BEGIN Source passage
Prime Numbers between N and 1+N!

Date: 04/25/2003 at 23:46:31
From: John
Subject: Prime numbers between n and 1 + N!

I've been trying to find a proof of the fact that for each natural
number N, there exists a prime number Q such that N is less than or
equal to Q and Q is less than or equal to 1 + N!

Date: 04/26/2003 at 09:31:21
From: Doctor Paul
Subject: Re: Prime numbers between n and 1 + N!

Let f(x) = 2*x and g(x) = x! + 1 and let N = 1.

f(N) = 2
g(N) = 2

So Q = 2 is the only choice.

Now let N = 2.  Then f(N) = 4 and g(N) = 3.

Clearly, there is no prime Q such that 4 <= Q <= 3.

So the condition isn't true for N = 2.

Now let N = 3.  Then f(N) = 6 and g(N) = 7 and we have Q = 7.

If N = 4, we have f(N) = 8, g(N) = 25, and we have many choices for Q.

The key to this problem is to show that for N >= 3 we have 
f(N) < g (N).  Then we can apply Bertrand's Postulate, which 
guarantees the existence of a prime between n and 2*n for all natural 
numbers n > 1.

There is more about that in Eric Weisstein's World of Mathematics:

   Bertrand's Postulate
   http://mathworld.wolfram.com/BertrandsPostulate.html 

To prove that 2*n < n! + 1 for n >=3, use induction.

It is easily shown to be true for n = 3 since 6 < 7.

Now suppose that 2*n < n! + 1 and consider

2*(n+1) = 2*n + 2 < n! + 3 < n! + 1 < n!*(n+1) +1 = (n+1)! + 1.

Thus we have 2*(n+1) < (n+1)! + 1 and so by the principle of 
mathematical induction, we know that 2*n < n! + 1 for n >=3.

Now apply Bertrand's Postulate and you're finished.

I hope this helps.  Please write back if you'd like to talk about 
this some more.

- Doctor Paul, The Math Forum
  http://mathforum.org/dr.math/
END Source passage
BEGIN Material provided
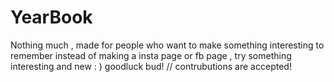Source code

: # YearBook
Nothing much , made for people who want to make something interesting to remember instead of making a insta page or fb page , try something interesting and new : ) 
goodluck bud!
// contrubutions are accepted!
END Material provided
## Task set
(a) In the forum thread about primes between N and 1 + N!, what does Bertrand's Postulate guarantee?
(b) Rewrite the entry with "goodluck" changed to "good luck", keeping everything else the same and leaving out the pictures.
The forum thread and the entries are unrelated to each other.

## Response list
(a) It guarantees the existence of a prime between n and 2*n for all natural numbers n > 1.

(b)
Source code

: # YearBook
Nothing much , made for people who want to make something interesting to remember instead of making a insta page or fb page , try something interesting and new : ) 
good luck bud!
// contrubutions are accepted!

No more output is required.